North Korea holds military parade on eve of Games: Seoul

North Korea holds military parade on eve of Games: Seoul

North Korea holds military parade on eve of Games: Seoul

North Korea staged a military parade in Pyongyang today, Seoul said, in a show of strength just a day before the Winter Olympics opens in the South.

The nuclear-armed North is on an Olympics-linked publicity drive -- sending a troupe of performers, hundreds of female cheerleaders, and the sister of leader Kim Jong Un to the South.

In recent days, thousands of troops and hundreds of armoured vehicles have been seen rehearsing for the display in the capital.

Unlike the North's last parade in April 2017, its state television did not show it live. But a Seoul government source told AFP: "We have learned that North Korea staged a military parade at Kim Il Sung square in Pyongyang."

Analysts say that with the dual approach, the North is looking to normalise its status as a "de facto nuclear state", and could be trying to weaken sanctions against it or drive a wedge between the South and its ally the US.

North Korea is under multiple sets of UN Security Council sanctions over its banned nuclear weapons and ballistic missile programmes, which have seen it develop rockets capable of reaching the US mainland.

Pyongyang last month announced it would commemorate the 70th anniversary of the founding of its military on February 8 -- changing the date from April 25 and switching it to the day before the opening ceremony for the Games in Pyeongchang.

North Korean military parades typically feature thousands of goose-stepping troops and hundreds of armoured vehicles, culminating with missiles rolling through Kim Il Sung Square -- the highlight for Pyongyang-watchers who examine them for clues about the progress of its technology.

But none of them have spotted in satellite imagery ahead of the parade, according to respected US website 38 North.

Pyongyang normally invites hundreds of foreign journalists to show off the spectacle to the world but did not do so this time, possibly an indication that it wanted to control how the display was seen -- which would be in keeping with the absence of live coverage.

The North's high-level delegation for the Olympics is being led by its ceremonial head of state Kim Yong Nam, the highest-level official ever to visit the South, and also includes Kim Jong-Un's sister Kim Yo Jong -- an increasingly powerful and influential figure.
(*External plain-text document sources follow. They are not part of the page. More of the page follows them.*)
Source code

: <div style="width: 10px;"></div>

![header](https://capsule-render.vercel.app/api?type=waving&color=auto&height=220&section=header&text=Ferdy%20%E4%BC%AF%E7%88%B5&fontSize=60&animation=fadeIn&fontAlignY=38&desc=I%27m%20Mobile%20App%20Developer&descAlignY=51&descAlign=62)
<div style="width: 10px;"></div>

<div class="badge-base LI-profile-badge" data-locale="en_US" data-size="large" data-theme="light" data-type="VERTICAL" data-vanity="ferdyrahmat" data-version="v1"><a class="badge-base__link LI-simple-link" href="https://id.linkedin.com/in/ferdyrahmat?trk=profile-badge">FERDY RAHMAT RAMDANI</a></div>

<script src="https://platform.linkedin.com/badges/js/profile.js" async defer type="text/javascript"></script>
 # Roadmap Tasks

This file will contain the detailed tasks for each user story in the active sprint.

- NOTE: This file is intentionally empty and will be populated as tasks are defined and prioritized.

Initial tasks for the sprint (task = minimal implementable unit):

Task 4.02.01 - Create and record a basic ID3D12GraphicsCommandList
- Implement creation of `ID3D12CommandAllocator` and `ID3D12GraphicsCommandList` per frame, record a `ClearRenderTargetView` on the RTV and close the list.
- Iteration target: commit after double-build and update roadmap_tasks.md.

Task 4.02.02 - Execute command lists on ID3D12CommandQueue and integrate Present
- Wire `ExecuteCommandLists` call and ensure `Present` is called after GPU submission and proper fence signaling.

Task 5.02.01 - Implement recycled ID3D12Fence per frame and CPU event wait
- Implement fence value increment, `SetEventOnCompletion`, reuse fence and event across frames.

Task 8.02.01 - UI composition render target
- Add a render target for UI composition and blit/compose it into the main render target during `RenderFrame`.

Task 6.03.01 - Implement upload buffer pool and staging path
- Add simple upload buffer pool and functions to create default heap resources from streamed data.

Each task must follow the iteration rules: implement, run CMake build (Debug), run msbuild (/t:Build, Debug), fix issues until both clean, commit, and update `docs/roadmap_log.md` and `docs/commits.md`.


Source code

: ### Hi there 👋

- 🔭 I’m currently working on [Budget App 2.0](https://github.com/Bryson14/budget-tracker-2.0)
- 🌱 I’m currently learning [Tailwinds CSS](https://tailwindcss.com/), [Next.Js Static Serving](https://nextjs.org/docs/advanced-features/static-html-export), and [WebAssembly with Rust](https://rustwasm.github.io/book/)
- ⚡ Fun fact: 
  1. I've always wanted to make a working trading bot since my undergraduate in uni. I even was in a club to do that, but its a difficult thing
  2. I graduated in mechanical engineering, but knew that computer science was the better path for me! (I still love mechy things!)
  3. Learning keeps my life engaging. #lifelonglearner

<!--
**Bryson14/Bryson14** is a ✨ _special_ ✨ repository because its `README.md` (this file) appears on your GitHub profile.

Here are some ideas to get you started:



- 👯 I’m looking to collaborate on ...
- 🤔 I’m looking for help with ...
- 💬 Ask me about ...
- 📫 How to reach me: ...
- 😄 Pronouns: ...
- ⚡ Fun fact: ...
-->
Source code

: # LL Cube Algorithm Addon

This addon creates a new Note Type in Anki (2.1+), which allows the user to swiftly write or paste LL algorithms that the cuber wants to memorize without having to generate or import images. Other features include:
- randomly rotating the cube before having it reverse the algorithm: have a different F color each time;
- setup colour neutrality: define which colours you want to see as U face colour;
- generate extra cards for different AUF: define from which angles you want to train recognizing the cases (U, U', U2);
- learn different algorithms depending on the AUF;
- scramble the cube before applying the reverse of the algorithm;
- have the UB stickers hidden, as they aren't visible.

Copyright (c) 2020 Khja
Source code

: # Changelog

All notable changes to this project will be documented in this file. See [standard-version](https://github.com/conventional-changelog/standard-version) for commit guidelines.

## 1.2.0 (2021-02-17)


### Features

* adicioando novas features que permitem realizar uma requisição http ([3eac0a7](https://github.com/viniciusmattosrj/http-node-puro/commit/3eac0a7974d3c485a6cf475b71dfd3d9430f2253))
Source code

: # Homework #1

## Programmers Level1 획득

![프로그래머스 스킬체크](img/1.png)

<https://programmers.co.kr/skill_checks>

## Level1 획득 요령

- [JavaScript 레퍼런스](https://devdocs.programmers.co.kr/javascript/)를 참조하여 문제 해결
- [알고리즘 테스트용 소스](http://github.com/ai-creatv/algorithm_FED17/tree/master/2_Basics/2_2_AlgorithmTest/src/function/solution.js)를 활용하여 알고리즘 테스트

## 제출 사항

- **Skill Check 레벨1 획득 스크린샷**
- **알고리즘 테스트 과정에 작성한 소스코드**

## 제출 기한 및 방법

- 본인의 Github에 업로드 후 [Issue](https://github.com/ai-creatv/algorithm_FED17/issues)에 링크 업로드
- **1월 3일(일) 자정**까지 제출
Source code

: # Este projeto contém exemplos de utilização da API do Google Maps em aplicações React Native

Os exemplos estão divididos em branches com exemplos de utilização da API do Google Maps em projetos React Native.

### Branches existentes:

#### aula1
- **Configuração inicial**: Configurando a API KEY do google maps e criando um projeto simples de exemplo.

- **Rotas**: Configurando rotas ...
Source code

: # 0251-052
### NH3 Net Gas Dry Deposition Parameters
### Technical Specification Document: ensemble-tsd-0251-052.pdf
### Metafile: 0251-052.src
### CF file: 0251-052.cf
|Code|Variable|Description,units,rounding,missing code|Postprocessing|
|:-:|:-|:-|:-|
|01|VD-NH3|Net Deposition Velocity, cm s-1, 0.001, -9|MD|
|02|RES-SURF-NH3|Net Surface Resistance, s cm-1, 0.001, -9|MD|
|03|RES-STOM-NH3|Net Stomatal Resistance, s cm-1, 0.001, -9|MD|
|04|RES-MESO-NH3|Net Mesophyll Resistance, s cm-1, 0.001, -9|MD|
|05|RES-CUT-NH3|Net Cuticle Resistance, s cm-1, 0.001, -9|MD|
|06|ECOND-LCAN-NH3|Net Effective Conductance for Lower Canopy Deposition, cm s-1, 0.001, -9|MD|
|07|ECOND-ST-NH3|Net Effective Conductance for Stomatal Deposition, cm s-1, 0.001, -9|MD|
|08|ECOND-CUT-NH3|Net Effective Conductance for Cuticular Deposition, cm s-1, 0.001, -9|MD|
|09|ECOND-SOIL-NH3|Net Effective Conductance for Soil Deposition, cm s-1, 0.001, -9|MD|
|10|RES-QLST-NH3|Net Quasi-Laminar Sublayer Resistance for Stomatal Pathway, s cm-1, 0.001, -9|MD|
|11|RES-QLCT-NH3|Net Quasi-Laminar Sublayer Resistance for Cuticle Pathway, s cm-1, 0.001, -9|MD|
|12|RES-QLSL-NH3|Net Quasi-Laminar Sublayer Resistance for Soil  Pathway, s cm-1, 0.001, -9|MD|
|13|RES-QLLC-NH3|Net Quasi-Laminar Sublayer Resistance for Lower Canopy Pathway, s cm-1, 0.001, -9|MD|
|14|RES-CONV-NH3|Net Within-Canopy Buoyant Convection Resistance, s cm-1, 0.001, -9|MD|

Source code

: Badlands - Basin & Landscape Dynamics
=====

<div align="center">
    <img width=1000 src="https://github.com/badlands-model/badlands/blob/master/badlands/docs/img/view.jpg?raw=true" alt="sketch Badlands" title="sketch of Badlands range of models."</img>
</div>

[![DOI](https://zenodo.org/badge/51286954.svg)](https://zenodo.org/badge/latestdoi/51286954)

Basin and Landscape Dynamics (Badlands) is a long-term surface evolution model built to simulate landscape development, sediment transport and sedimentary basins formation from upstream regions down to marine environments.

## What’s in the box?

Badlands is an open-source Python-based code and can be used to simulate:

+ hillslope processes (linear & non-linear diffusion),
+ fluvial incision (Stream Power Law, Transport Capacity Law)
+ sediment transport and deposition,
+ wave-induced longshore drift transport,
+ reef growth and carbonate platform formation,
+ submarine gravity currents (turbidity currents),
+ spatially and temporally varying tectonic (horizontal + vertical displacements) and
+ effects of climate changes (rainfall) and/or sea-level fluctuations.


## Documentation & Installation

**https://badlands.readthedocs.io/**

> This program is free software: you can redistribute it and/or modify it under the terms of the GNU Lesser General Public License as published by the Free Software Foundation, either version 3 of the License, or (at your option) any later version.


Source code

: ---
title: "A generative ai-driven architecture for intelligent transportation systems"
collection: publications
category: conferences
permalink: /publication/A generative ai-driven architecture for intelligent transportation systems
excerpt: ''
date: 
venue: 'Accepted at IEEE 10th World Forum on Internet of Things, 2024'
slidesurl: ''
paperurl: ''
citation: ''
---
The delegation will travel by plane on Friday, landing at Incheon airport near Seoul, the Unification Ministry said.

US Vice President Mike Pence was due in the South later Thursday and is also scheduled to attend the opening ceremony in Pyeongchang on Friday.

That could put him in the same room as Kim Yong Nam at a leaders' reception beforehand, raising the prospect of senior figures from the two sides meeting after a year in which their leaders traded personal insults and threats of war.

Earlier Thursday Cho Yong Sam, a senior foreign ministry official, was quoted as saying the North had "no intention" of meeting US authorities during the trip.

"We have never begged for dialogue with the US and will never do so," he said.

But his comments did not rule out a meeting -- and nor has Pence.